Ms Powell said there was growing feeling against the incinerator in Hunstanton - which is around 20 miles from the proposed site.

'At first, people didn't realise it would affect Hunstanton, people thought it was a King's Lynn issue,' she said.

'Now more and more has come to light, people have realised it does affect them and it's a serious issue.'

Consultation over the planning application continues until August 3.

Campaigners have launched a bid to win a judicial review of the county council's decision to press ahead in the face of overwhelming opposition locally.

Their statement of claim says: 'A fair minded and informed observer would conclude that members of the cabinet unlawfully approached the decision of whether to award the contract to Cory Wheelabrator with closed minds, and acted unlawfully as mere delegates of the Conservative group.'

The county council says it has 'complete confidence' in the way the issue was handled.

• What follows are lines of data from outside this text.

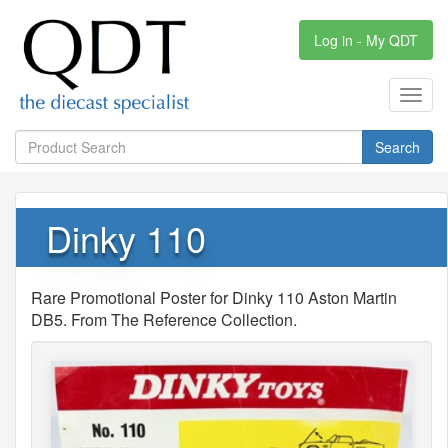
Log in - My QDT
Toggl
navig
Search
Dinky 110
Rare Promotional Poster for Dinky 110 Aston Martin
DB5. From The Reference Collection.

But leaked minutes of a Conservative group meeting prior to a meeting where the county's ruling cabinet voted to award the contract to run the 'energy from waste' plant have sparked calls for an independent inquiry.

A fresh war of words has broken out over a letter from a UEA academic claiming that the financial case for the incinerator does not stack up.

Dr Chris Edwards wrote to councils claiming that the project would not save Norfolk money in the long-run.

His letter was followed by a response from county councillor Bill Borrett, which claimed the points Dr Edwards made were not new.